:: Information given

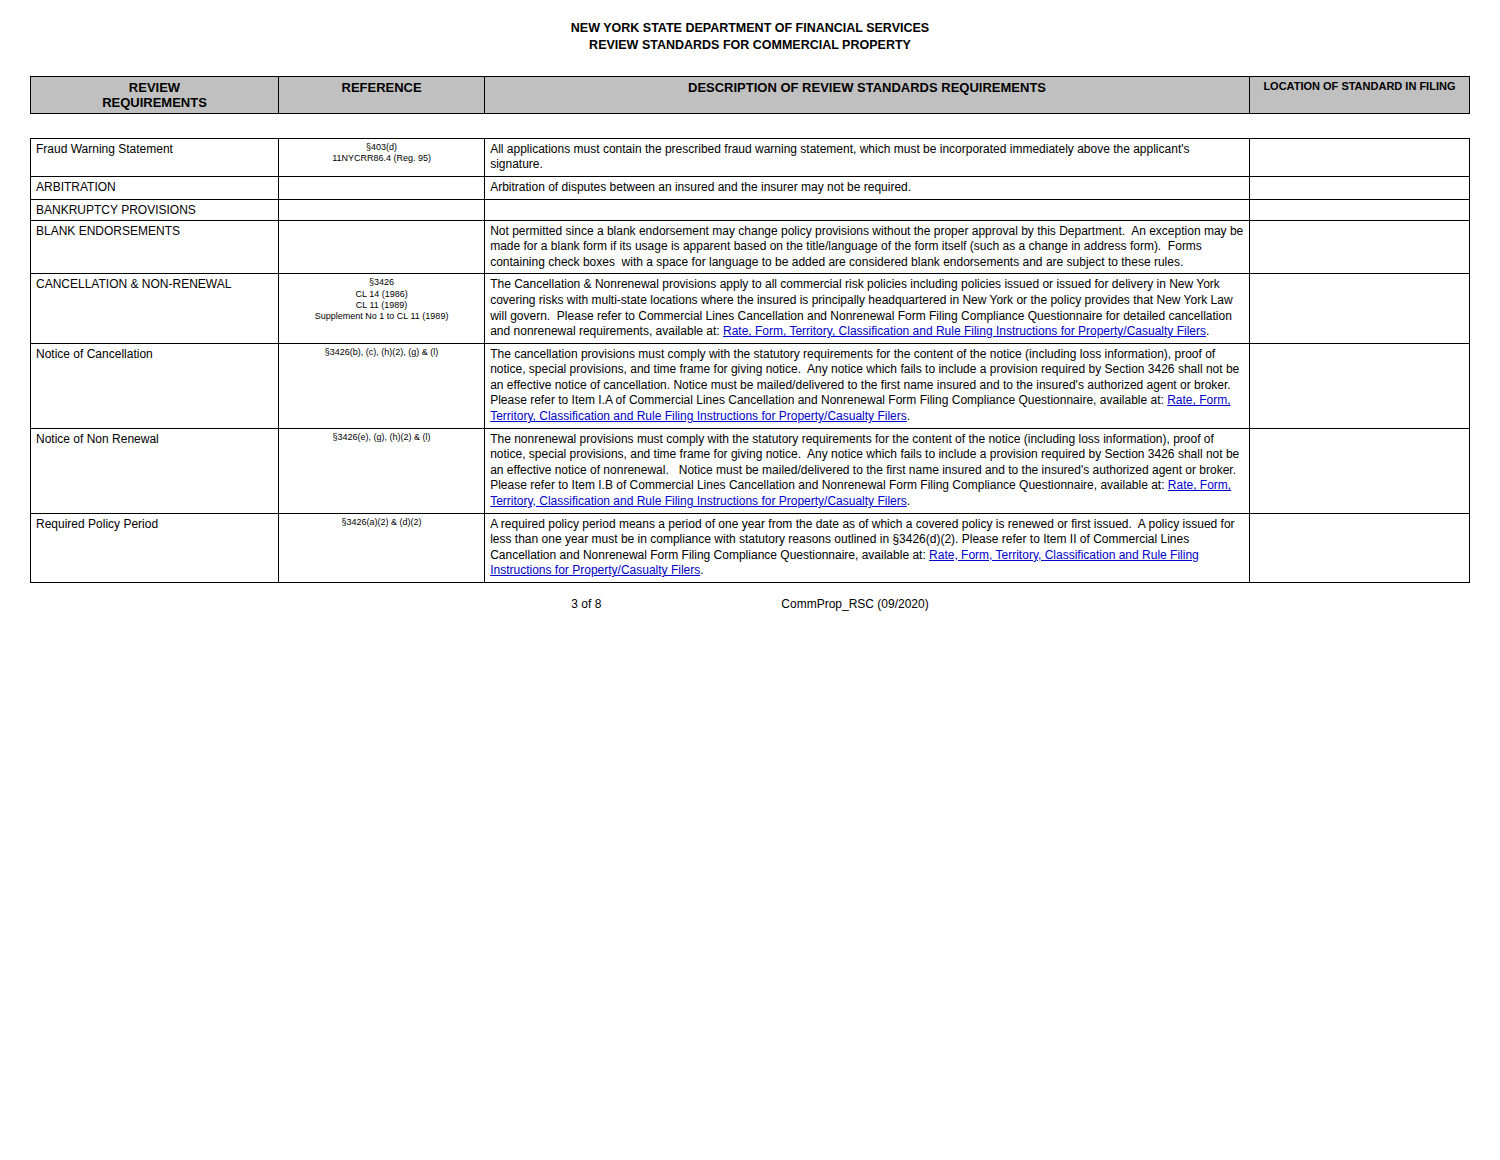NEW YORK STATE DEPARTMENT OF FINANCIAL SERVICES
REVIEW STANDARDS FOR COMMERCIAL PROPERTY
| REVIEW REQUIREMENTS | REFERENCE | DESCRIPTION OF REVIEW STANDARDS REQUIREMENTS | LOCATION OF STANDARD IN FILING |
| --- | --- | --- | --- |
| Fraud Warning Statement | §403(d) 11NYCRR86.4 (Reg. 95) | All applications must contain the prescribed fraud warning statement, which must be incorporated immediately above the applicant's signature. | |
| ARBITRATION | | Arbitration of disputes between an insured and the insurer may not be required. | |
| BANKRUPTCY PROVISIONS | | | |
| BLANK ENDORSEMENTS | | Not permitted since a blank endorsement may change policy provisions without the proper approval by this Department. An exception may be made for a blank form if its usage is apparent based on the title/language of the form itself (such as a change in address form). Forms containing check boxes with a space for language to be added are considered blank endorsements and are subject to these rules. | |
| CANCELLATION & NON-RENEWAL | §3426 CL 14 (1986) CL 11 (1989) Supplement No 1 to CL 11 (1989) | The Cancellation & Nonrenewal provisions apply to all commercial risk policies including policies issued or issued for delivery in New York covering risks with multi-state locations where the insured is principally headquartered in New York or the policy provides that New York Law will govern. Please refer to Commercial Lines Cancellation and Nonrenewal Form Filing Compliance Questionnaire for detailed cancellation and nonrenewal requirements, available at: Rate, Form, Territory, Classification and Rule Filing Instructions for Property/Casualty Filers . | |
| Notice of Cancellation | §3426(b), (c), (h)(2), (g) & (l) | The cancellation provisions must comply with the statutory requirements for the content of the notice (including loss information), proof of notice, special provisions, and time frame for giving notice. Any notice which fails to include a provision required by Section 3426 shall not be an effective notice of cancellation. Notice must be mailed/delivered to the first name insured and to the insured's authorized agent or broker. Please refer to Item I.A of Commercial Lines Cancellation and Nonrenewal Form Filing Compliance Questionnaire, available at: Rate, Form, Territory, Classification and Rule Filing Instructions for Property/Casualty Filers . | |
| Notice of Non Renewal | §3426(e), (g), (h)(2) & (l) | The nonrenewal provisions must comply with the statutory requirements for the content of the notice (including loss information), proof of notice, special provisions, and time frame for giving notice. Any notice which fails to include a provision required by Section 3426 shall not be an effective notice of nonrenewal. Notice must be mailed/delivered to the first name insured and to the insured's authorized agent or broker. Please refer to Item I.B of Commercial Lines Cancellation and Nonrenewal Form Filing Compliance Questionnaire, available at: Rate, Form, Territory, Classification and Rule Filing Instructions for Property/Casualty Filers . | |
| Required Policy Period | §3426(a)(2) & (d)(2) | A required policy period means a period of one year from the date as of which a covered policy is renewed or first issued. A policy issued for less than one year must be in compliance with statutory reasons outlined in §3426(d)(2). Please refer to Item II of Commercial Lines Cancellation and Nonrenewal Form Filing Compliance Questionnaire, available at: Rate, Form, Territory, Classification and Rule Filing Instructions for Property/Casualty Filers . | |
3 of 8 CommProp_RSC (09/2020)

::::

Working from the listing above, retype it exactly but include no images.

NEW YORK STATE DEPARTMENT OF FINANCIAL SERVICES
REVIEW STANDARDS FOR COMMERCIAL PROPERTY
| REVIEW REQUIREMENTS | REFERENCE | DESCRIPTION OF REVIEW STANDARDS REQUIREMENTS | LOCATION OF STANDARD IN FILING |
| --- | --- | --- | --- |
| Fraud Warning Statement | §403(d) 11NYCRR86.4 (Reg. 95) | All applications must contain the prescribed fraud warning statement, which must be incorporated immediately above the applicant's signature. | |
| ARBITRATION | | Arbitration of disputes between an insured and the insurer may not be required. | |
| BANKRUPTCY PROVISIONS | | | |
| BLANK ENDORSEMENTS | | Not permitted since a blank endorsement may change policy provisions without the proper approval by this Department. An exception may be made for a blank form if its usage is apparent based on the title/language of the form itself (such as a change in address form). Forms containing check boxes with a space for language to be added are considered blank endorsements and are subject to these rules. | |
| CANCELLATION & NON-RENEWAL | §3426 CL 14 (1986) CL 11 (1989) Supplement No 1 to CL 11 (1989) | The Cancellation & Nonrenewal provisions apply to all commercial risk policies including policies issued or issued for delivery in New York covering risks with multi-state locations where the insured is principally headquartered in New York or the policy provides that New York Law will govern. Please refer to Commercial Lines Cancellation and Nonrenewal Form Filing Compliance Questionnaire for detailed cancellation and nonrenewal requirements, available at: Rate, Form, Territory, Classification and Rule Filing Instructions for Property/Casualty Filers . | |
| Notice of Cancellation | §3426(b), (c), (h)(2), (g) & (l) | The cancellation provisions must comply with the statutory requirements for the content of the notice (including loss information), proof of notice, special provisions, and time frame for giving notice. Any notice which fails to include a provision required by Section 3426 shall not be an effective notice of cancellation. Notice must be mailed/delivered to the first name insured and to the insured's authorized agent or broker. Please refer to Item I.A of Commercial Lines Cancellation and Nonrenewal Form Filing Compliance Questionnaire, available at: Rate, Form, Territory, Classification and Rule Filing Instructions for Property/Casualty Filers . | |
| Notice of Non Renewal | §3426(e), (g), (h)(2) & (l) | The nonrenewal provisions must comply with the statutory requirements for the content of the notice (including loss information), proof of notice, special provisions, and time frame for giving notice. Any notice which fails to include a provision required by Section 3426 shall not be an effective notice of nonrenewal. Notice must be mailed/delivered to the first name insured and to the insured's authorized agent or broker. Please refer to Item I.B of Commercial Lines Cancellation and Nonrenewal Form Filing Compliance Questionnaire, available at: Rate, Form, Territory, Classification and Rule Filing Instructions for Property/Casualty Filers . | |
| Required Policy Period | §3426(a)(2) & (d)(2) | A required policy period means a period of one year from the date as of which a covered policy is renewed or first issued. A policy issued for less than one year must be in compliance with statutory reasons outlined in §3426(d)(2). Please refer to Item II of Commercial Lines Cancellation and Nonrenewal Form Filing Compliance Questionnaire, available at: Rate, Form, Territory, Classification and Rule Filing Instructions for Property/Casualty Filers . | |
3 of 8 CommProp_RSC (09/2020)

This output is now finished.